Your objective:
Determine how many lines in the entries below hold "Step". Respond with that number only.
++++
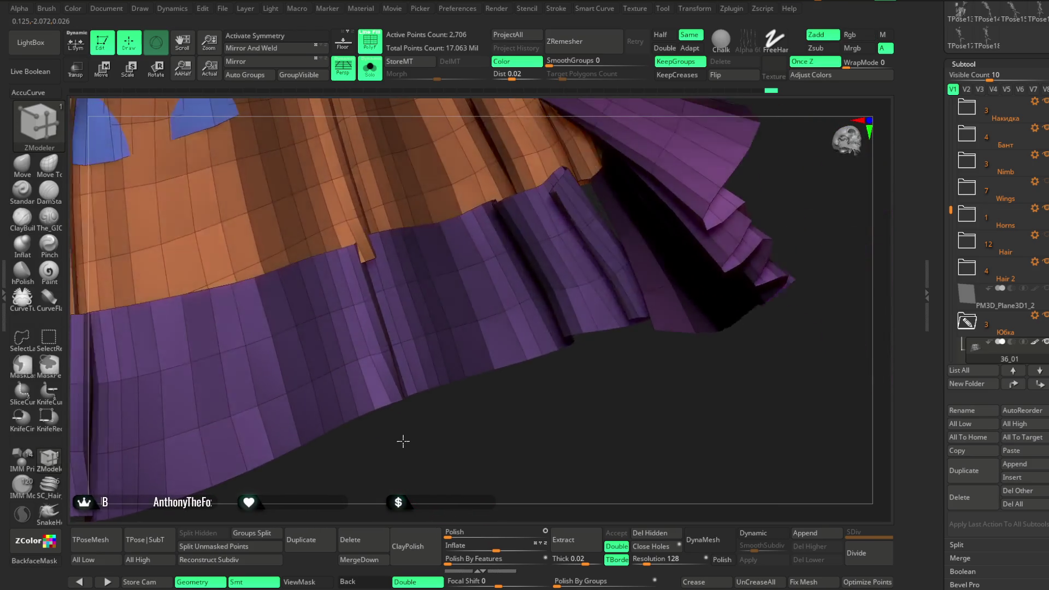
mouse_move(412, 460)
left_mouse_down()
mouse_move(404, 481)
mouse_move(547, 554)
mouse_move(525, 546)
left_mouse_up()
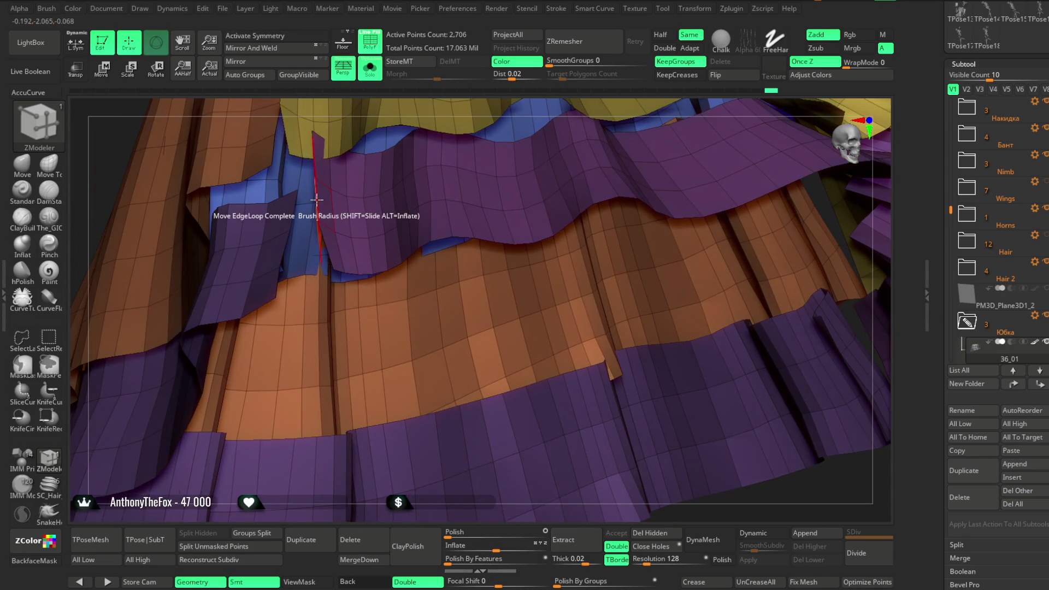
left_click_drag(314, 205, 316, 218)
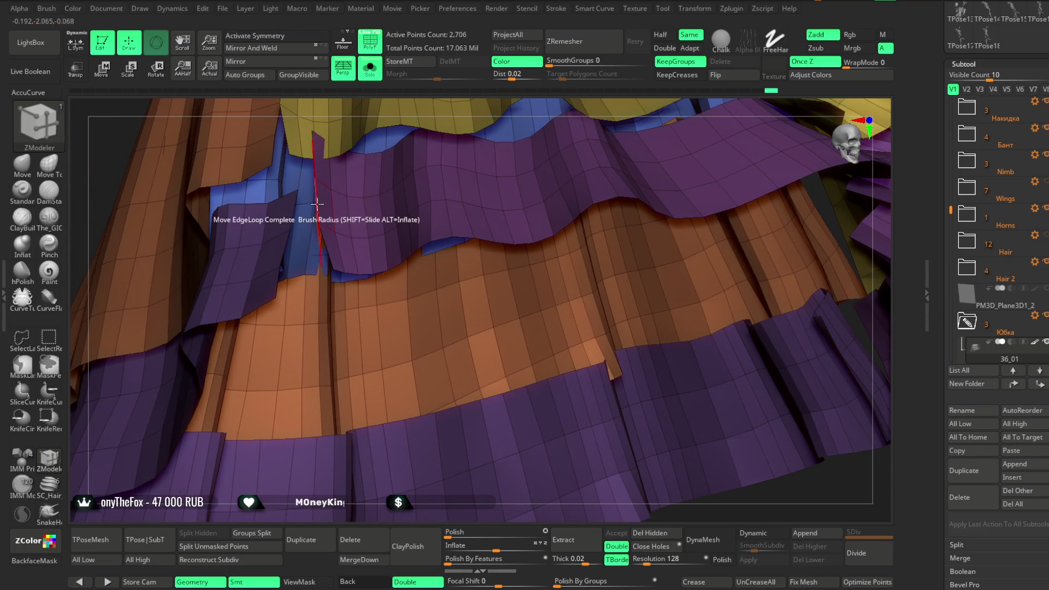
Step: Use the Move and Swivel edge-loop actions to straighten the dark purple edge loop, then return to the Move brush
key("space")
left_click(303, 447)
mouse_move(601, 246)
left_mouse_down()
mouse_move(625, 213)
mouse_move(339, 277)
left_mouse_up()
key("space")
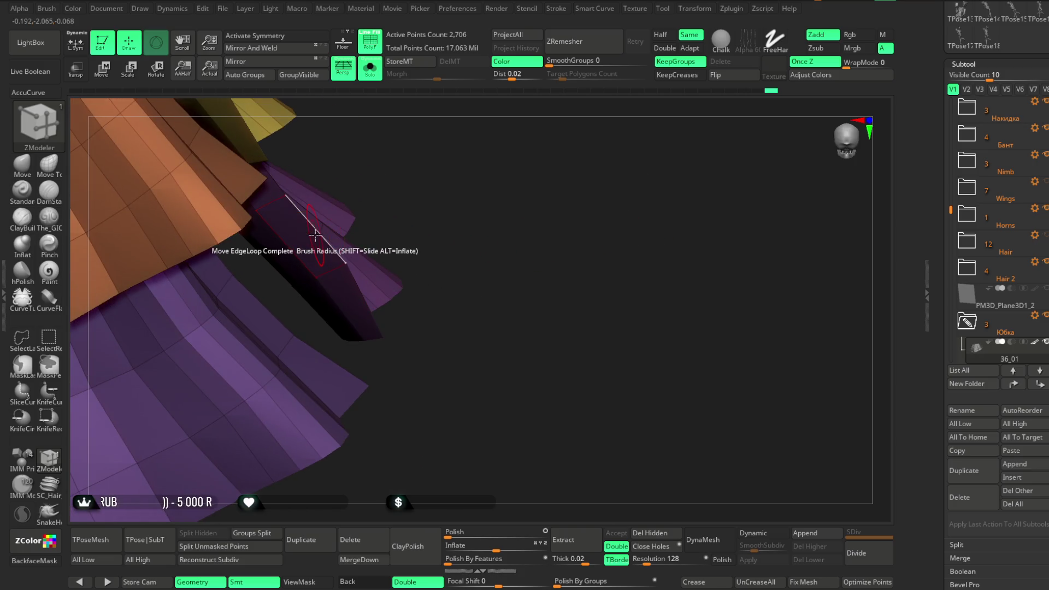
key("space")
left_click(389, 330)
left_click_drag(417, 178, 317, 240)
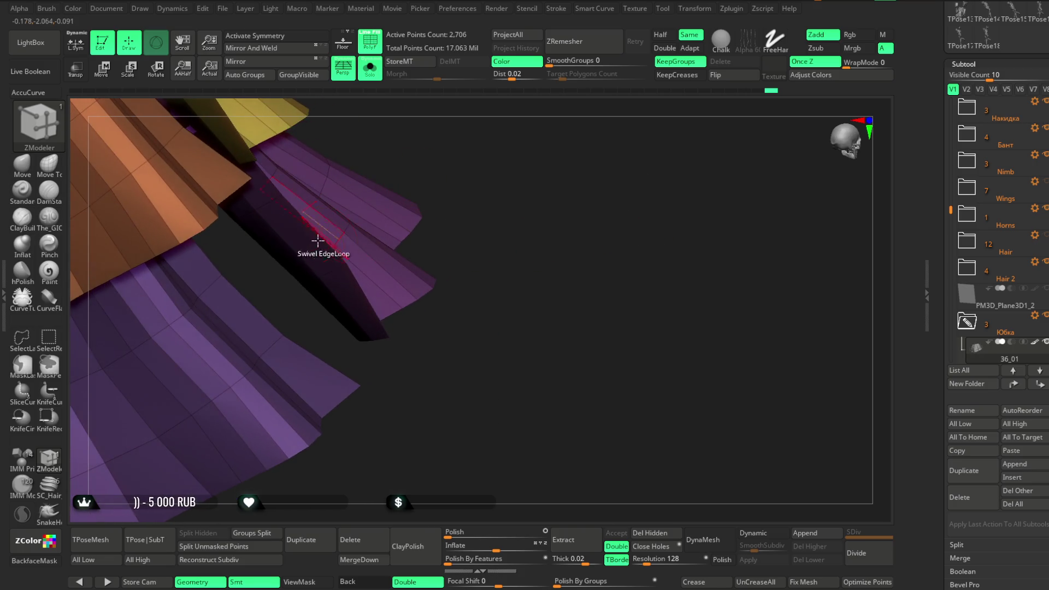
key("space")
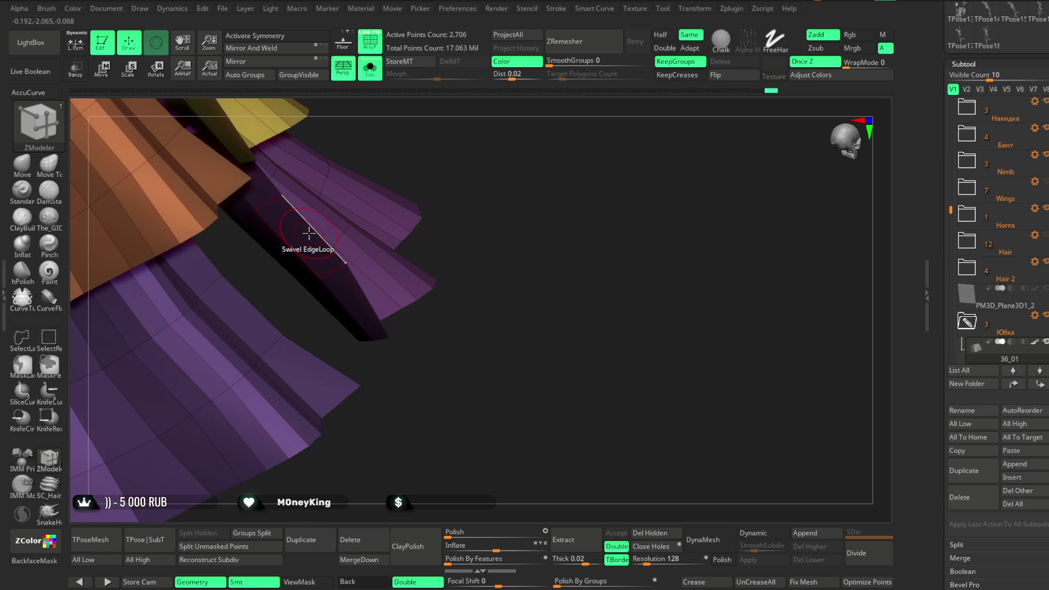
mouse_move(307, 234)
left_mouse_down()
mouse_move(289, 287)
mouse_move(409, 342)
mouse_move(380, 377)
left_mouse_up()
left_click_drag(403, 404, 131, 309)
left_click(22, 162)
Step: Orbit around the orange, yellow and purple panels, then turn off Solo to show the full character
key("space")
++++
Answer to the problem:
2